Landmark coordinate records

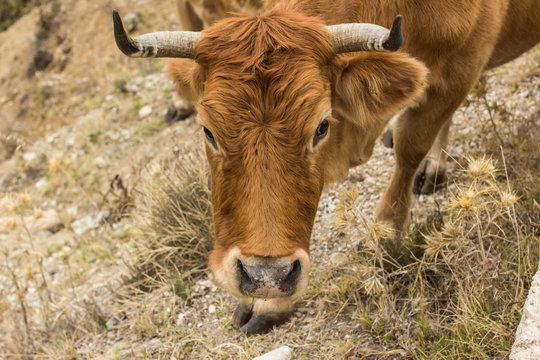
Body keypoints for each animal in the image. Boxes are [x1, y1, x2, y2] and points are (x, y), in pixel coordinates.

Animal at [114, 0, 540, 334]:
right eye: (208, 131)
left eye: (321, 126)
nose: (266, 276)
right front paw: (269, 302)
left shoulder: (460, 71)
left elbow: (409, 147)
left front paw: (382, 237)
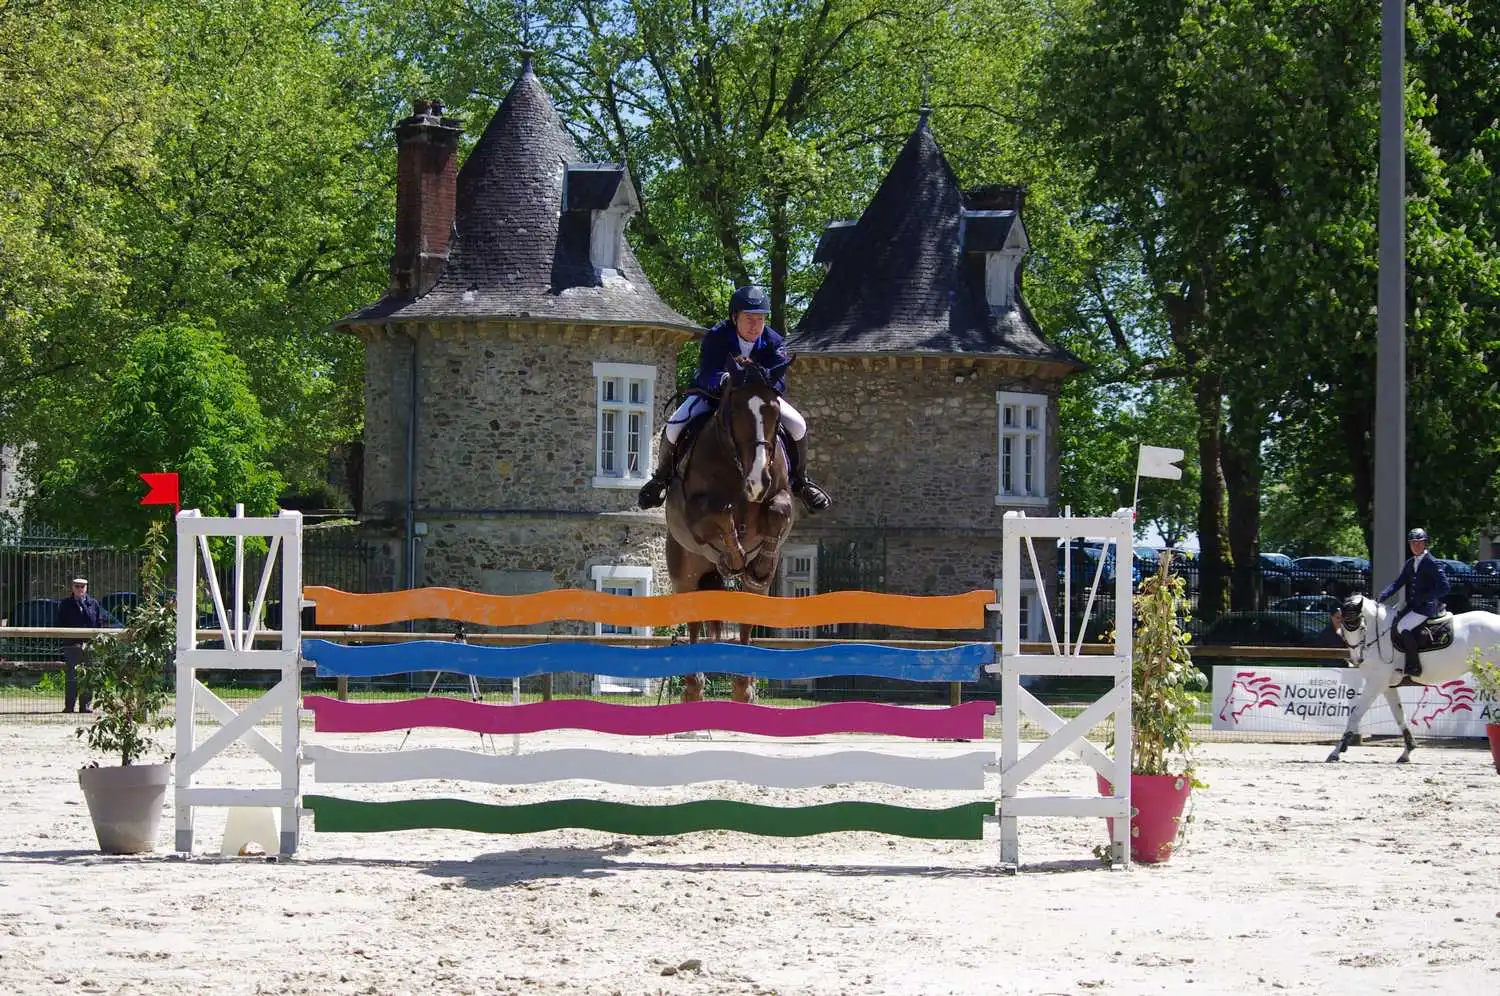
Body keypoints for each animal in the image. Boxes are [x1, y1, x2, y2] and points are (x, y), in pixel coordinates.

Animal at [666, 354, 804, 705]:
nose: (757, 481)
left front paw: (760, 561)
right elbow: (723, 512)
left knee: (747, 621)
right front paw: (734, 554)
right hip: (686, 575)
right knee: (694, 624)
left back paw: (744, 685)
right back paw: (693, 684)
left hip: (753, 592)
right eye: (736, 410)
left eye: (774, 412)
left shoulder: (781, 496)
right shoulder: (696, 513)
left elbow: (778, 512)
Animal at [1326, 600, 1500, 762]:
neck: (1380, 634)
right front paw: (1407, 751)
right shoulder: (1387, 685)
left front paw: (1336, 751)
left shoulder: (1376, 682)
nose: (1357, 659)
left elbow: (1356, 713)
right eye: (1343, 629)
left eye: (1362, 628)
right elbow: (1399, 715)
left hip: (1492, 675)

Problem requirements -> From the line with "right knee: (694, 624)" through the final line of the records, return each line exactly. Leave out the rest.

Output ->
right knee: (694, 624)
left back paw: (744, 685)
right back paw: (693, 684)
left hip: (753, 592)
right eye: (736, 410)
left eye: (774, 412)
left shoulder: (781, 496)
right shoulder: (696, 513)
left elbow: (778, 512)
Animal at [1326, 600, 1500, 762]:
neck: (1380, 634)
right front paw: (1407, 751)
right shoulder: (1387, 685)
left front paw: (1336, 751)
left shoulder: (1376, 682)
nose: (1357, 659)
left elbow: (1356, 713)
right eye: (1343, 629)
left eye: (1362, 628)
right elbow: (1399, 715)
left hip: (1492, 675)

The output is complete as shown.